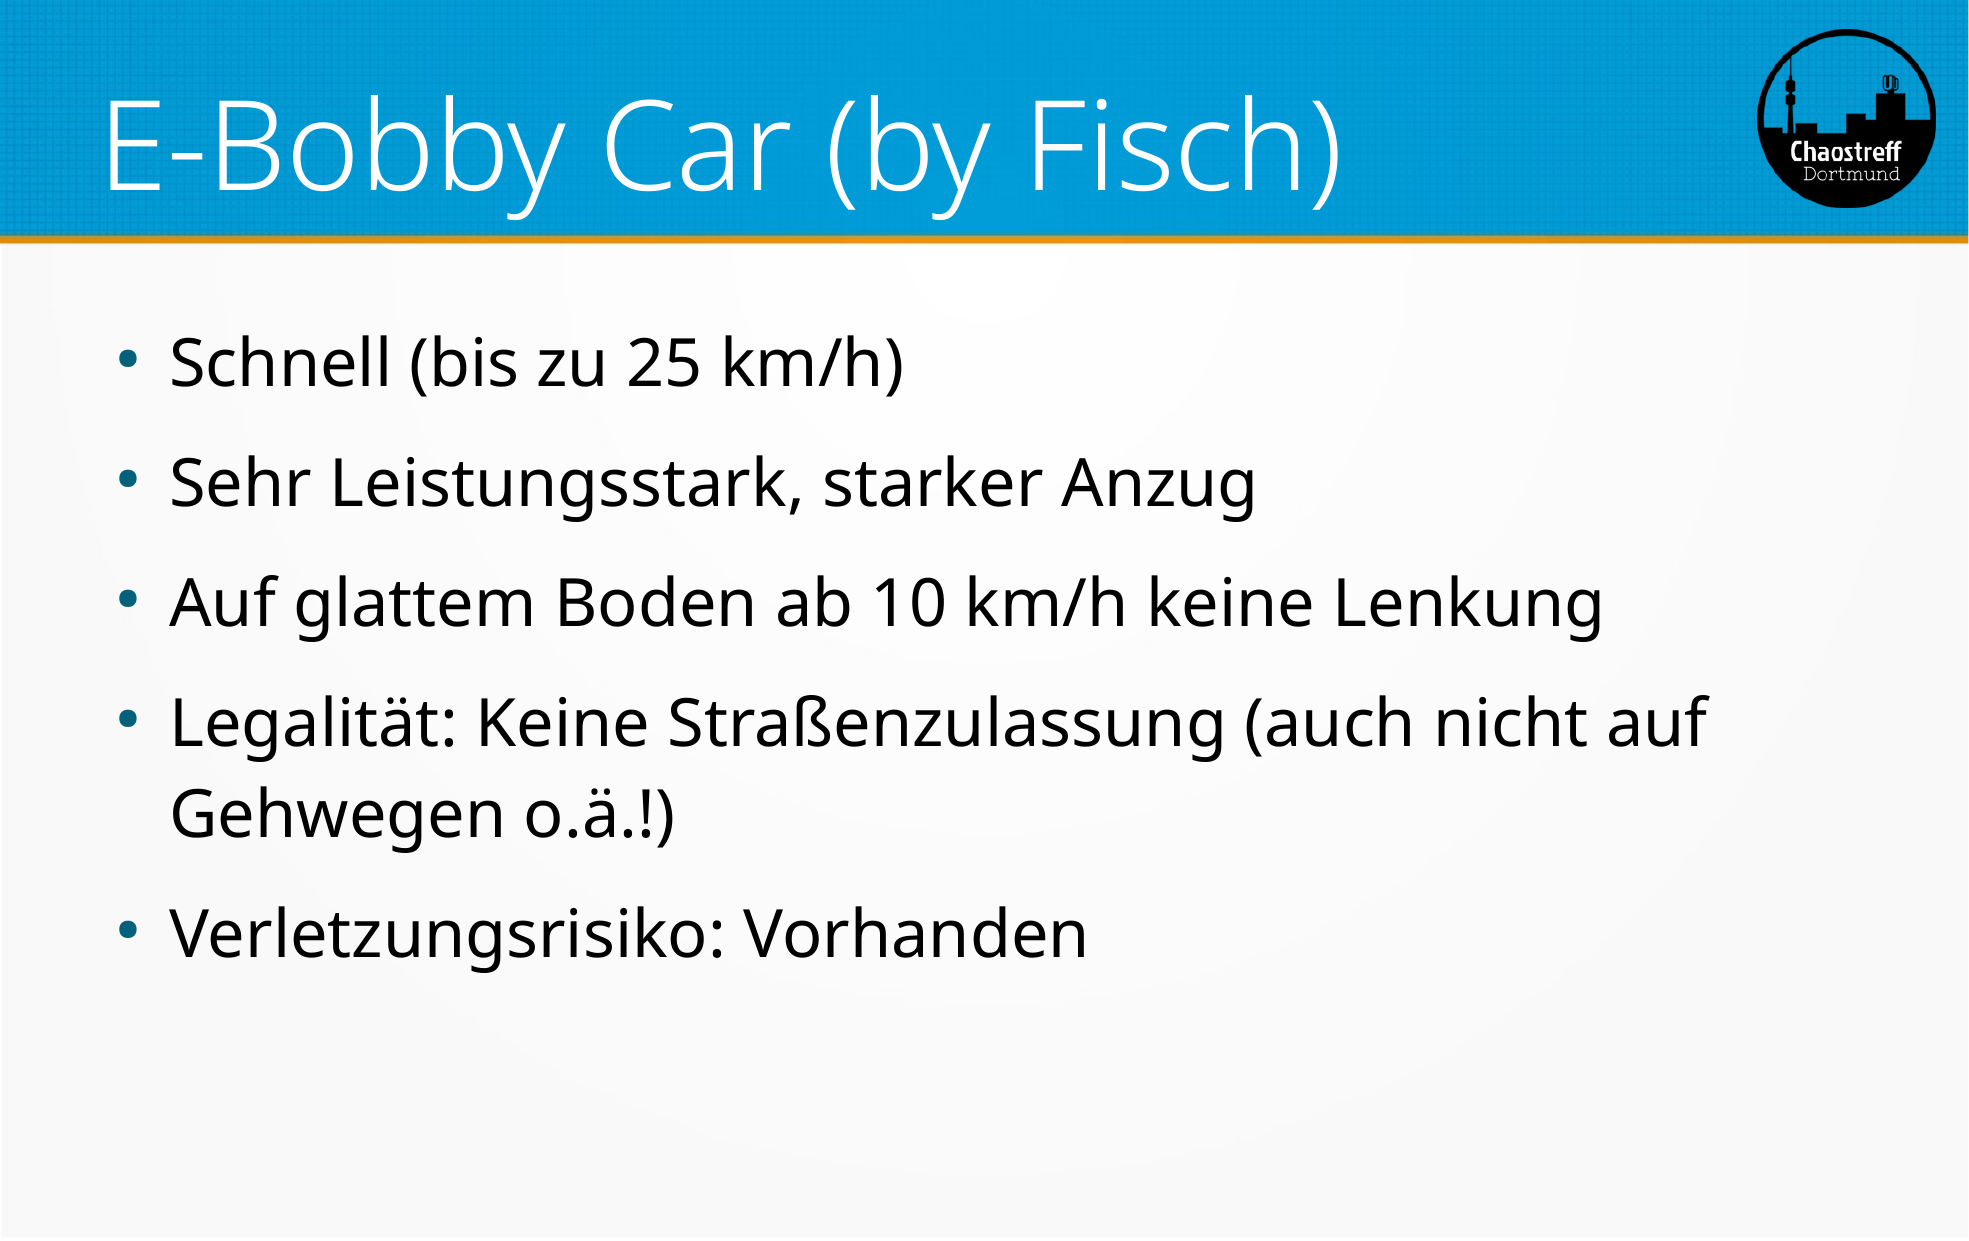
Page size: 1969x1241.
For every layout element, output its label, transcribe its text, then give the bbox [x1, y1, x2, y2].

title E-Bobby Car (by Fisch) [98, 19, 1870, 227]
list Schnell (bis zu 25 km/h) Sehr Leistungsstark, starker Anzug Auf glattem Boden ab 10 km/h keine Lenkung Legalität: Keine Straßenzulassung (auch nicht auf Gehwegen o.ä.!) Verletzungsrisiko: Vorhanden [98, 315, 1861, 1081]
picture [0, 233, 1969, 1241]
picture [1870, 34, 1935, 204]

-- -- --

## What this task involves
Swap "layout element" for "visible element" throughout the material above, keeping everything else the same, and leave the pictures out of your answer.

## Written answer
Page size: 1969x1241.
For every visible element, output its label, transcribe its text, then give the bbox [x1, y1, x2, y2].

title E-Bobby Car (by Fisch) [98, 19, 1870, 227]
list Schnell (bis zu 25 km/h) Sehr Leistungsstark, starker Anzug Auf glattem Boden ab 10 km/h keine Lenkung Legalität: Keine Straßenzulassung (auch nicht auf Gehwegen o.ä.!) Verletzungsrisiko: Vorhanden [98, 315, 1861, 1081]
picture [0, 233, 1969, 1241]
picture [1870, 34, 1935, 204]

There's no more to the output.